Noch mehr Handlungsbedarf

Handlungsbedarf gibt es nicht nur rund ums Schulareal. Weitere heikle Punkte hat der Gemeinderat im Knoten Langmattweg/Helgenfeldweg/Ringstrasse/Obertelweg, beim Feuerwehrmagazin an der Buchserstrasse, am Galeggenweg oder an der Bernstrasse West auf der Höhe des Helgenfeldweges ausgemacht, da, wo der tödliche Unfall passiert ist.

Dieser Übergang wird laut Rüetschi in Zusammenhang mit der Sanierung der Kantonsstrasse Bären-Kreuz neu gestaltet und mit einem Lichtsignal versehen. Weiter wird auf der Ringstrasse Tempo 30 eingeführt.

Die Situationen im Kreuzungsbereich Langmattweg/Helgenfeldweg wird neu beurteilt, sobald der Radweg nach Oberentfelden gebaut ist. Auch die Kreuzung beim Feuerwehrmagazin an der Buchserstrasse wird überprüft. Noch keine Lösung liegt für den Galeggenweg auf dem Tisch, weil sich die Situation relativ kompliziert zeige.

Ein Votant merkte bezüglich des Galeggenwegs an, wegen der Bautätigkeiten seien Lastwagen ein grosses Problem. Dagegen liesse sich nicht viel ausrichten, sagte Rüetschi. Man habe die Bauherren zwar angewiesen, die Lastwagen nicht über den Galeggenweg zu schicken.

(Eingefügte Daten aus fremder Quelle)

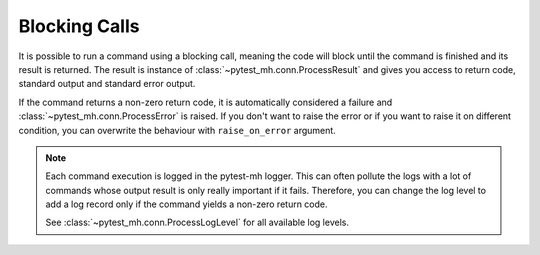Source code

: Blocking Calls
##############

It is possible to run a command using a blocking call, meaning the code will
block until the command is finished and its result is returned. The result is
instance of :class:`~pytest_mh.conn.ProcessResult` and gives you access to
return code, standard output and standard error output.

.. code-block:: python
    :caption: Example: Blocking call

    from pytest_mh import MultihostHost
    from pytest_mh.conn import ProcessResult

    class ExampleRole(MultihostHost[ExampleDomain]):
        def __init__(self, *args, **kwargs) -> None:
            super().__init__(*args, **kwargs)

        def say_hello(self) -> ProcessResult:
            """
            Run a single line script code.
            """
            return self.conn.run("echo 'Hello World'")

        def say_hello_argv(self) -> ProcessResult:
            """
            Execute command by passing list of arguments.
            """
            return self.conn.exec(["echo", "Hello World"])

        def say_script(self) -> ProcessResult:
            """
            Execute a multiline script code.
            """
            return self.conn.run(
                """
                set -ex

                echo 'Hello World'
                """
            )

        def say_hello_cat(self) -> ProcessResult:
            """
            You can also pass input data.
            """
            return self.conn.run("cat", input="Hello World")

    @pytest.mark.topology(...)
    def test_hello(example: ExampleRole) -> None:
        result = example.say_hello()
        assert result.stdout == "Hello World"

        result = example.say_hello_argv()
        assert result.stdout == "Hello World"

        result = example.say_hello_script()
        assert result.stdout == "Hello World"

        result = example.say_hello_cat()
        assert result.stdout == "Hello World"

If the command returns a non-zero return code, it is automatically considered a
failure and :class:`~pytest_mh.conn.ProcessError` is raised. If you don't want
to raise the error or if you want to raise it on different condition, you can
overwrite the behaviour with ``raise_on_error`` argument.

.. code-block:: python
    :caption: Example: Do not raise exception on non-zero return code

    result = self.conn.run("echo 'Hello World'", raise_on_error=False)
    if result.rc not in (0, 1):
        # Raise ProcessError if rc was not 0 or 1
        result.throw()

.. note::

    Each command execution is logged in the pytest-mh logger. This can often
    pollute the logs with a lot of commands whose output result is only really
    important if it fails. Therefore, you can change the log level to add a log
    record only if the command yields a non-zero return code.

    .. code-block:: python
        :caption: Example: Custom log level

        self.conn.run(
            "echo 'Hello World'",
            log_level=ProcessLogLevel.Error
        )

    See :class:`~pytest_mh.conn.ProcessLogLevel` for all available log levels.
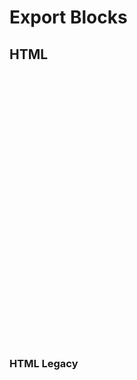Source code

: * Export Blocks
** HTML

#+BEGIN_EXPORT HTML
<svg viewBox="100 -10 500 600" width="700" height="600">
   <use xlink:href="RegAddress.svg#pattern"></use>
</svg>
#+END_EXPORT

*** HTML Legacy

#+BEGIN_HTML
<svg viewBox="100 -10 500 600" width="700" height="600">
   <use xlink:href="RegAddress.svg#pattern"></use>
</svg>
#+END_HTML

«Aber es ist und bleibt eine Gemeindestrasse, die jeder befahren darf.» Ähnlich sieht es bei den Quartierstrassen aus, die von findigen Autofahrern als Schleichwege missbraucht werden und die Anwohner auf die Palme bringen.

Alle Quartiere mit Fahrverboten zu belegen, wie dies in anderen Gemeinden gemacht wird, sei keine Option, so Rüetschi.

Zwar habe er Verständnis für den Ärger der Anwohner. «Aber hier nützen Fahrverbote nichts. Die Veränderung muss in den Köpfen der Autofahrer stattfinden.»